Top of Input for this task

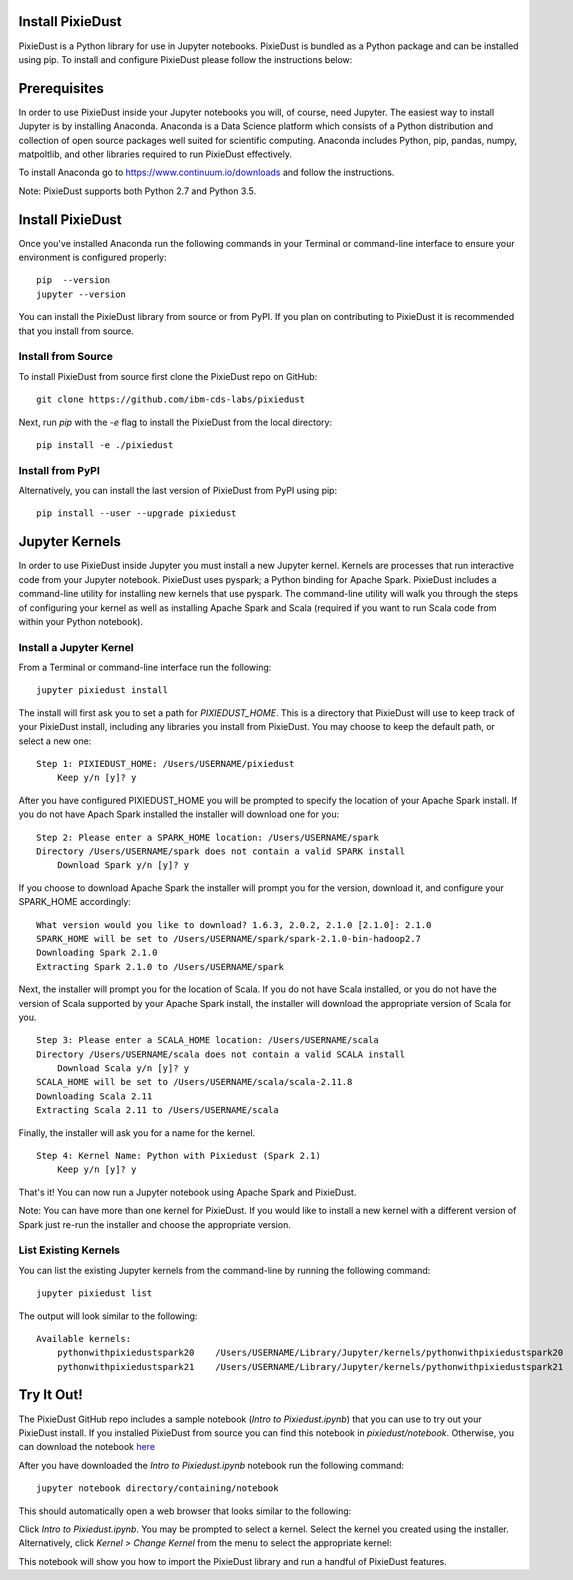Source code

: Install PixieDust
=================
PixieDust is a Python library for use in Jupyter notebooks. 
PixieDust is bundled as a Python package and can be installed using pip.
To install and configure PixieDust please follow the instructions below:

Prerequisites
=============
In order to use PixieDust inside your Jupyter notebooks you will, of course, need Jupyter.
The easiest way to install Jupyter is by installing Anaconda.
Anaconda is a Data Science platform which consists of a Python distribution and collection of open source packages well suited for scientific computing.
Anaconda includes Python, pip, pandas, numpy, matpoltlib, and other libraries required to run PixieDust effectively.

To install Anaconda go to `<https://www.continuum.io/downloads>`_ and follow the instructions.

Note: PixieDust supports both Python 2.7 and Python 3.5.

Install PixieDust
=================
Once you've installed Anaconda run the following commands in your Terminal or command-line interface to ensure your environment is configured properly:
::

    pip  --version
    jupyter --version

You can install the PixieDust library from source or from PyPI.
If you plan on contributing to PixieDust it is recommended that you install from source.

Install from Source
-------------------

To install PixieDust from source first clone the PixieDust repo on GitHub:
::

    git clone https://github.com/ibm-cds-labs/pixiedust

Next, run `pip` with the `-e` flag to install the PixieDust from the local directory:
::

    pip install -e ./pixiedust

Install from PyPI
-----------------

Alternatively, you can install the last version of PixieDust from PyPI using pip:
::

    pip install --user --upgrade pixiedust

Jupyter Kernels
===============

In order to use PixieDust inside Jupyter you must install a new Jupyter kernel.
Kernels are processes that run interactive code from your Jupyter notebook.
PixieDust uses pyspark; a Python binding for Apache Spark.
PixieDust includes a command-line utility for installing new kernels that use pyspark.
The command-line utility will walk you through the steps of configuring your kernel as well as installing Apache Spark and Scala (required if you want to run Scala code from within your Python notebook).

Install a Jupyter Kernel
------------------------

From a Terminal or command-line interface run the following:
::

    jupyter pixiedust install

The install will first ask you to set a path for `PIXIEDUST_HOME`.
This is a directory that PixieDust will use to keep track of your PixieDust install, including any libraries you install from PixieDust.
You may choose to keep the default path, or select a new one:
::

    Step 1: PIXIEDUST_HOME: /Users/USERNAME/pixiedust
        Keep y/n [y]? y

After you have configured PIXIEDUST_HOME you will be prompted to specify the location of your Apache Spark install.
If you do not have Apach Spark installed the installer will download one for you:
::

    Step 2: Please enter a SPARK_HOME location: /Users/USERNAME/spark
    Directory /Users/USERNAME/spark does not contain a valid SPARK install
        Download Spark y/n [y]? y

If you choose to download Apache Spark the installer will prompt you for the version, download it, and configure your SPARK_HOME accordingly:
::

    What version would you like to download? 1.6.3, 2.0.2, 2.1.0 [2.1.0]: 2.1.0
    SPARK_HOME will be set to /Users/USERNAME/spark/spark-2.1.0-bin-hadoop2.7
    Downloading Spark 2.1.0
    Extracting Spark 2.1.0 to /Users/USERNAME/spark


Next, the installer will prompt you for the location of Scala.
If you do not have Scala installed, or you do not have the version of Scala supported by your Apache Spark install, the installer will download the appropriate version of Scala for you.
::

    Step 3: Please enter a SCALA_HOME location: /Users/USERNAME/scala
    Directory /Users/USERNAME/scala does not contain a valid SCALA install
        Download Scala y/n [y]? y
    SCALA_HOME will be set to /Users/USERNAME/scala/scala-2.11.8
    Downloading Scala 2.11
    Extracting Scala 2.11 to /Users/USERNAME/scala

Finally, the installer will ask you for a name for the kernel.
::

    Step 4: Kernel Name: Python with Pixiedust (Spark 2.1)
        Keep y/n [y]? y

That's it! You can now run a Jupyter notebook using Apache Spark and PixieDust.

Note: You can have more than one kernel for PixieDust.
If you would like to install a new kernel with a different version of Spark just re-run the installer and choose the appropriate version.

List Existing Kernels
---------------------

You can list the existing Jupyter kernels from the command-line by running the following command:
::

    jupyter pixiedust list

The output will look similar to the following:
::

    Available kernels:
        pythonwithpixiedustspark20    /Users/USERNAME/Library/Jupyter/kernels/pythonwithpixiedustspark20
        pythonwithpixiedustspark21    /Users/USERNAME/Library/Jupyter/kernels/pythonwithpixiedustspark21


Try It Out!
===========

The PixieDust GitHub repo includes a sample notebook (*Intro to Pixiedust.ipynb*) that you can use to try out your PixieDust install.
If you installed PixieDust from source you can find this notebook in *pixiedust/notebook*.
Otherwise, you can download the notebook `here <https://github.com/ibm-cds-labs/pixiedust/blob/master/notebook/Intro%20to%20PixieDust.ipynb>`_

After you have downloaded the *Intro to Pixiedust.ipynb* notebook run the following command:
::

    jupyter notebook directory/containing/notebook

This should automatically open a web browser that looks similar to the following:

.. image:: _images/install-notebook1.png

Click *Intro to Pixiedust.ipynb*. You may be prompted to select a kernel. Select the kernel you created using the installer.
Alternatively, click *Kernel > Change Kernel* from the menu to select the appropriate kernel:

.. image:: _images/install-notebook2.png

This notebook will show you how to import the PixieDust library and run a handful of PixieDust features.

Bottom of Input for this task

- _Problem description_:
Search the data for "like". Copy every line that has it.

- _Task output_:
    What version would you like to download? 1.6.3, 2.0.2, 2.1.0 [2.1.0]: 2.1.0
If you would like to install a new kernel with a different version of Spark just re-run the installer and choose the appropriate version.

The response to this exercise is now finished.